Saturnales
La ministra de Traslación alrededor del Sol ha felicitado a los españoles el solsticio de invierno. Oh, solsticio de invierno, patio de mis infancias. Puede ... celebrar lo que quiera, pero habita una cierta inquina en el gesto, pues felicitar el solsticio el día 24 de diciembre no consiste solamente en felicitar el solsticio, sino en no felicitar la Navidad.
Es fantástica la capacidad de la gente para esquivar la Navidad como una mancha. Edifican alrededor del Nacimiento una gigantesca elipsis construida únicamente para circunvalar el hecho religioso, de manera que uno en ella entra el 23 de diciembre, comienza a transitar por las órbitas de las saturnales, el eufemismos, la M50 del felices fiestas, el solsticio del invierno de la ministra y lo que se tercie, y se pone el siete de enero sin haber rozado a Dios.
Se da una curiosa asimetría por la cuál resulta ridículo dejarse llevar por la solidaridad ante el hecho de que el rey de los hombres naciera en un sucio portal de Belén hace 2019 años, pero es muy lógico imbuirse del espíritu de concordia solo con decir «estas fechas» y encender iluminaciones abstractas en las calles.

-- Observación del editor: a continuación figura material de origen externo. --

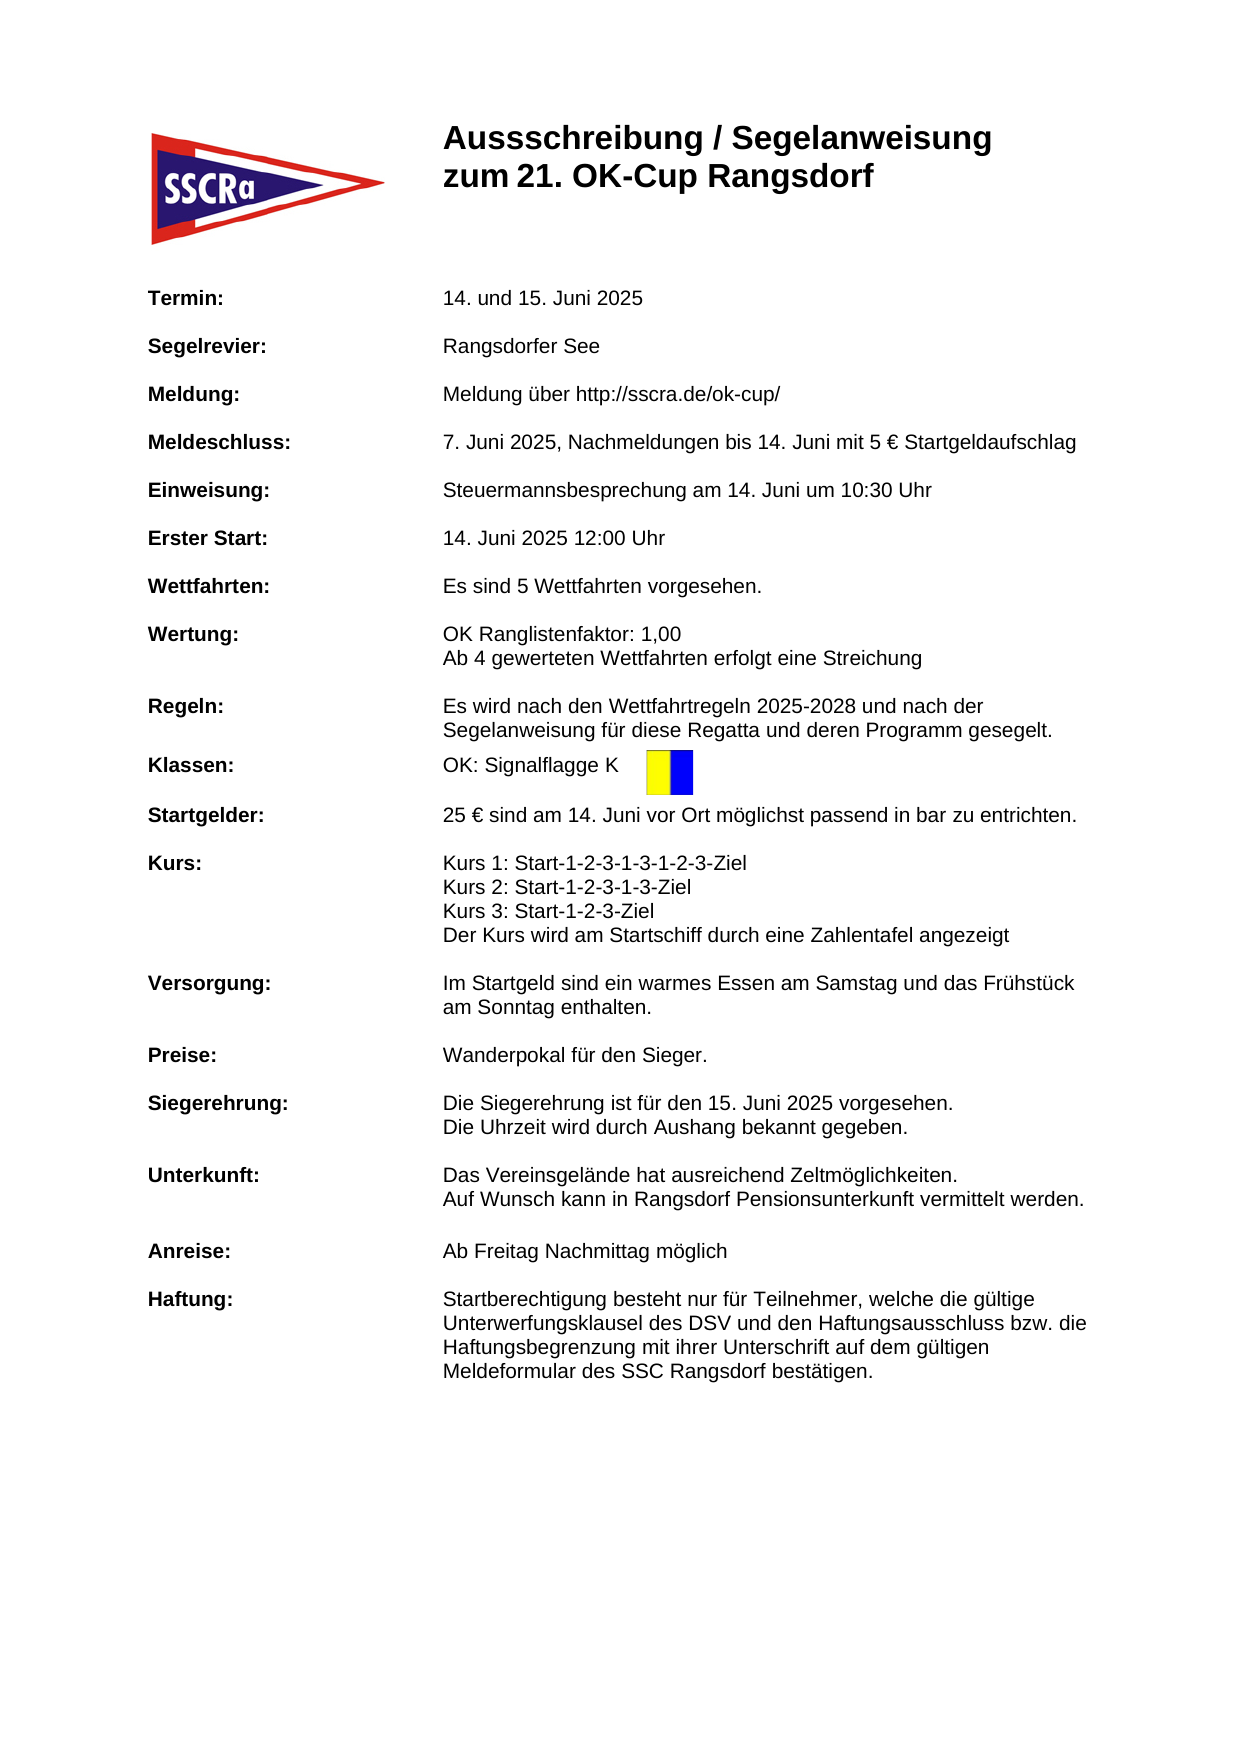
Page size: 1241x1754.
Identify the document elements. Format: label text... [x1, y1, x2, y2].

text Meldeformular des SSC Rangsdorf bestätigen. [369, 1359, 1093, 1383]
text Ab 4 gewerteten Wettfahrten erfolgt eine Streichung [369, 646, 1093, 669]
text Meldung: Meldung über http://sscra.de/ok-cup/ [148, 382, 1093, 406]
text Preise: Wanderpokal für den Sieger. [148, 1043, 1093, 1067]
text Anreise: Ab Freitag Nachmittag möglich [148, 1239, 1093, 1263]
text Wertung: OK Ranglistenfaktor: 1,00 [148, 622, 1093, 646]
text Startgelder: 25 € sind am 14. Juni vor Ort möglichst passend in bar zu entrichten. [148, 803, 1093, 827]
text Erster Start: 14. Juni 2025 12:00 Uhr [148, 526, 1093, 550]
text Klassen: OK: Signalflagge K [148, 741, 630, 803]
text Meldeschluss: 7. Juni 2025, Nachmeldungen bis 14. Juni mit 5 € Startgeldaufschlag [148, 430, 1093, 454]
text [710, 741, 1093, 803]
picture [151, 123, 385, 254]
text Segelrevier: Rangsdorfer See [148, 334, 1093, 358]
text Haftungsbegrenzung mit ihrer Unterschrift auf dem gültigen [369, 1335, 1093, 1359]
text Unterwerfungsklausel des DSV und den Haftungsausschluss bzw. die [369, 1311, 1093, 1335]
text Einweisung: Steuermannsbesprechung am 14. Juni um 10:30 Uhr [148, 478, 1093, 502]
text Versorgung: Im Startgeld sind ein warmes Essen am Samstag und das Frühstück am Sonntag enthalten. [148, 971, 1093, 1019]
text Regeln: Es wird nach den Wettfahrtregeln 2025-2028 und nach der Segelanweisung für diese Regatta und deren Programm gesegelt. [148, 693, 1093, 741]
text Haftung: Startberechtigung besteht nur für Teilnehmer, welche die gültige [148, 1287, 1093, 1311]
text Aussschreibung / Segelanweisung zum 21. OK-Cup Rangsdorf [148, 118, 1093, 224]
text Die Uhrzeit wird durch Aushang bekannt gegeben. [148, 1115, 1093, 1139]
text Auf Wunsch kann in Rangsdorf Pensionsunterkunft vermittelt werden. [148, 1187, 1093, 1211]
text Kurs: Kurs 1: Start-1-2-3-1-3-1-2-3-Ziel Kurs 2: Start-1-2-3-1-3-Ziel Kurs 3: Start-1-2-3-Ziel Der Kurs wird am Startschiff durch eine Zahlentafel angezeigt [148, 851, 1093, 947]
text Wettfahrten: Es sind 5 Wettfahrten vorgesehen. [148, 574, 1093, 598]
text Siegerehrung: Die Siegerehrung ist für den 15. Juni 2025 vorgesehen. [148, 1091, 1093, 1115]
text Unterkunft: Das Vereinsgelände hat ausreichend Zeltmöglichkeiten. [148, 1163, 1093, 1187]
text Termin: 14. und 15. Juni 2025 [148, 286, 1093, 310]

Esto sucede mucho en España donde hay gente que se ríe de otra gente porque va a misa y en cambio un día estando de vacaciones por Sumatra, experimenta un viaje cósmico en la ceremonia del mono sagrado.
Me parece adorable este lío de la literalidad de la Navidad, las saturnales y la verdad sobre Cristo. «¡Pero si Cristo no nació el 25 de diciembre!», te advierten. «¡Pues mejor! ¡Más divertido!», pienso. Este asunto de los hechos históricos es el paraíso terrenal del listillo. Todos hemos tenido un amigo o un familiar que vivió hispánicamente empeñado en joder con el matiz y que en cada ocasión encontraba un goce previo en pensar lo que iba a decir al que se encontraba por la calle y para escandalizar, a todos les soltaba cualquier cosa llevando la contraria, por ejemplo «¡Eh, felices saturnales!», o lo que fuera. Así perpetraba su justiciero comentario, y después se volvía a casa repasando con orgullo a toda la gente a la que le había dado una lección, ya que con esa coletilla contestataria estaba venciendo a algún tipo de imperio intelectual y acaso había provocado un cambio en las mentes de sus amigos. Luego dudaban si este pelma que montaba el numerito era un revolucionario o una versión extendida del tonto del pueblo.